Increases of marketing expenses is another factor that has led to a slipping of sales profit rates. The industry spent 3.856 billion yuan on product sales in 2004, accounting for 7.14% of sales revenue - 0.27 percentage points higher than the 6.87% in 2003. Due to an increase of business expenses, the industry lost 30 million yuan in profit. Business management expenses and financial expenses of the industry were 3.371 billion yuan and 369 million yuan in 2004, accounting for 6.24% and 0.68% of the sales revenue respectively.
Analysis of the top 60 enterprises in terms of sales revenue of the industry shows their combined sales revenue was 23.065 billion yuan in 2004, 5.087 billion yuan more, or up 28.3% year-on-year and accounting for 42.72% of the total; sales profit rate was 24.43%, 4.28 percentage points lower than the 28.71% in 2003.
Total assets of the industry stood at 47.435 billion yuan in 2004 and total liabilities at 25.018 billion yuan. In comparison, total assets of the industry were 41.426 billion yuan in 2003, while total liabilities were 21.331 billion yuan. Comparing 2004 with 2003, total assets in 2004 increased by 6.009 billion yuan and total liabilities increased by 3.687 billion yuan; the asset/liability ratio increased 1.25 percentage points. The figures for 2004 show that enterprises have strong debt-paying ability.

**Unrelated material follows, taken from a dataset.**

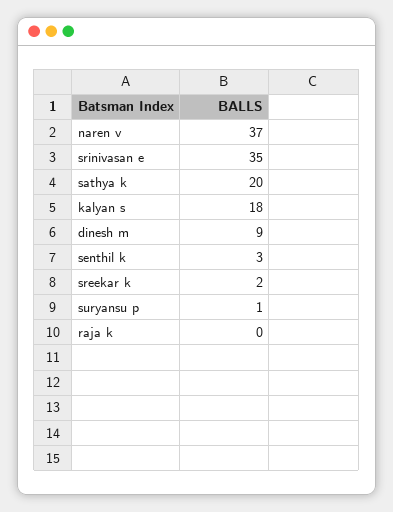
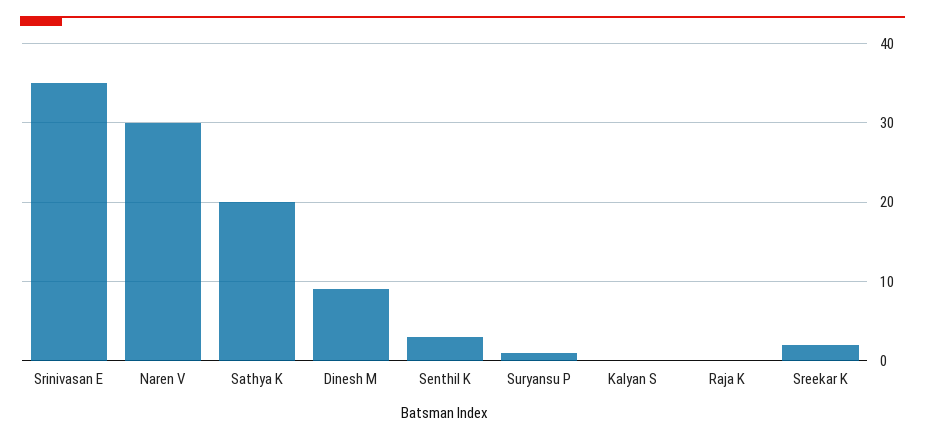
naren v: 37 -> 30
kalyan s: 18 -> 0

The industry realized a gross profit of 3.208 billion yuan in 2004, paid 266 million yuan in interests and obtained loans 13.06 times the interests paid. In 2003, the industry realized a gross profit of 3.465 billion yuan, paid 275 million yuan in interests and obtained loans 13.6 times the interests paid. Deducting the sales cost of 43.487 billion yuan from the sales revenue of 53.991 billion yuan, the margin was 10.504 billion yuan in 2004. The net profit rate to sales was 19.46% in 2004, as against 22.18%, dropping 2.72 percentage points.
China now computes the net profit of the paint industry based on the amount of business income tax collected at the rate of 33%. The net profit realized in 2004 was 2.149 billion yuan, as against 2.322 billion yuan in 2003, and the net profit rate to sales was 3.98% and 5.34% respectively, dropping 1.36 percentage points. The average amount of total assets occupied was 44.431 billion yuan in 2004, compared with the net profit of 2.149 billion yuan, the net profit rate to assets was 4.84%. Net assets of the industry were 20.095 billion yuan at the beginning of 2004 and 22.417 billion yuan at the end of the year. Net profit realized in the year was 2.149 billion yuan and the net return on assets 10.11%.

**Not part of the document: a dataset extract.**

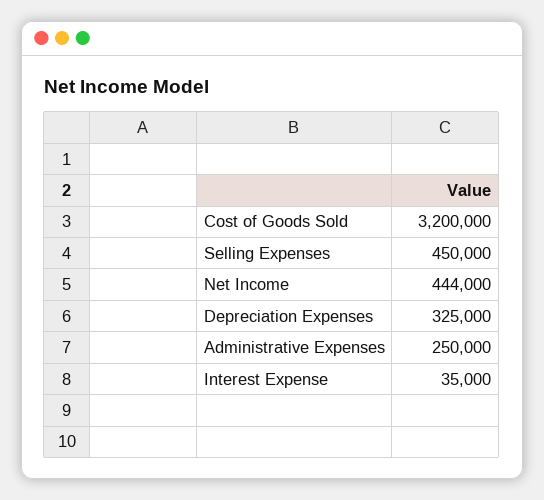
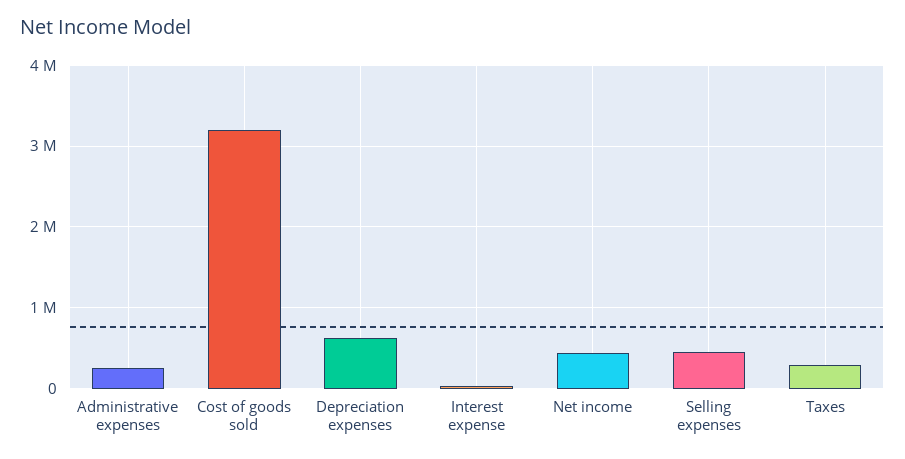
Depreciation Expenses: 325000 -> 600000
Taxes: none -> 300000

Generally speaking, the profitability of the industry has dropped in 2004 as compared with 2003, but the earning power has remained the same, with the net profit rate to sales topping 20% and net return on assets exceeding 10%, a phenomenon that is rare for other industries. But market analysis also shows that the production costs of paint will keep increasing.
As the paint industry mainly serves other industries and sectors of the national economy, China has listed it as a processing industry instead of a manufacturing one. In the 11th Five-Year Plan, the development targets for the paint industry include: promote industrial restructuring and increase production levels; support brand products and enterprises and foster at least 10 large enterprises with annual sales volume exceeding 1 billion yuan each; establish a sound technical upgrading system; introduce a talent strategy to enhance the competitiveness of the industry as a whole; and encourage enterprises in coastal areas to invest in the central and western areas.